By: Candi Young
Living with roommates can be quite the challenge, especially if you happen to be the neat and orderly type and your roommate(s) are the disheveled messy type. Not only do you have to put up with your roommate’s quirks, but all of the sudden you look around and notice an extra TV here and strange clothes in the washer there. You think to yourself, “this week James has been here 6 out of 7 days…. What is going on??”
Many agree the hardest thing to put up with is the “interference of personal space and use of community rooms.” Not only are you sharing your TV and living room with someone who doesn’t help with the cable bill, but you are now paying their utilities when they wash their clothes/dishes. When you need to do laundry only to find the washer and dryer are preoccupied by someone who isn’t supposed to be there in the first place—it’s highly irritating.
So, they’re aggravating for invading your personal space, but what to do if you genuinely don’t like them? Although your roommate might think they are the greatest thing since the invention of ice cream, others may not see the fabulous side of this new home invader. But your roommate does; so, in the interest of keeping the friendship, keep your opinions to yourself unless the roommate has passed the threshold of annoying you and moved onto a much graver platform.
The last thing you want is to pay for a home that you now feel uncomfortable living in. When asked how they handled the situation, one suggestion was to “whine and whine and… [complain] until they figure out they don’t [technically] live there.” For example, you could loudly exclaim, “Crap… I knew there was milk in here last night!!!” Or, “Who the CRAP parked in my spot but doesn’t pay rent for a spot!?!?” You could very well take the less confrontational approach all the while trying to make the person feel uncomfortable for being there.” In some situations, this may work and the interloper might get the hint. But, if they are brave enough to nonchalantly move in, then it may take more then whining to make them feel uncomfortable; them being the person who allowed the unsolicited guest as well as the unsolicited.

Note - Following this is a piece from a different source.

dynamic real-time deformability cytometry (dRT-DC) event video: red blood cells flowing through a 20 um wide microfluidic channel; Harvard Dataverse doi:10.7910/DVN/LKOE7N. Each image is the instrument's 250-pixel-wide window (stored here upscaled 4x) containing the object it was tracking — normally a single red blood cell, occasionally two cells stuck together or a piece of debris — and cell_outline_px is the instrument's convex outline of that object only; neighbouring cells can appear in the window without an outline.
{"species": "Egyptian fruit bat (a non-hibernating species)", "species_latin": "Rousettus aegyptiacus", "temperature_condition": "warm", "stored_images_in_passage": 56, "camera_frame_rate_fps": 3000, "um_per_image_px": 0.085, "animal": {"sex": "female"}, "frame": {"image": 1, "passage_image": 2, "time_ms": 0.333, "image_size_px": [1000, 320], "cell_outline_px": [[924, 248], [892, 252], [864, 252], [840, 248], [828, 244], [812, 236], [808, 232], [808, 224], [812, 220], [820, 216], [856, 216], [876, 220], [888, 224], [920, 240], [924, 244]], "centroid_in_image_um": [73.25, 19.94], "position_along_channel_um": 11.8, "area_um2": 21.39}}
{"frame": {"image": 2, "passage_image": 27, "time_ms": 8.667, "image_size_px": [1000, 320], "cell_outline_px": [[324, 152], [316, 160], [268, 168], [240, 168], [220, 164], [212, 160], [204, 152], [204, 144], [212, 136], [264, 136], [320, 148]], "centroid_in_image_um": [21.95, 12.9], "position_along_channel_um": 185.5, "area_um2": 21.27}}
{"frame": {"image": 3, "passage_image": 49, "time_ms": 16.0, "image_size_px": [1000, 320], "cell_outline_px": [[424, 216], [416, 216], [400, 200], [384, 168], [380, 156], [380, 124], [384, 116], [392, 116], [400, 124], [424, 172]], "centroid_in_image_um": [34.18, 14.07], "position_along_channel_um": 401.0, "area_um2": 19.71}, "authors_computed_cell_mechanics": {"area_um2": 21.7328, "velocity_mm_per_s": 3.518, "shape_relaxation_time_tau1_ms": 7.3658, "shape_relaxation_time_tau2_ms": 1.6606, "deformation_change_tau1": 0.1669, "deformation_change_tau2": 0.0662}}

So what is the best way to handle this situation? While it may cause anxiety trying to figure out how to bring it up, talking to your roommates about any problem will likely go a long way and save lots of headaches if you are upfront and honest about how you feel in the beginning. Many people simply are not mind readers. If you never speak up, everything they do will start to add to your dislike of the situation and could cause a big blowout. Also, if you are the one who is allowing your “friend” to live there, why not talk to your roommate[s] about it before you actually help move your guest in? Many times your roommate[s] will be understanding of the situation, you can work out a deal, split the bills up and most importantly the friendship will have a better chance to survive. So if you find yourself in a sticky living situation and it makes you feel uncomfortable, don’t be afraid to speak up! If they are truly a friend they will understand, listen to your concerns and be willing to work out a compromise.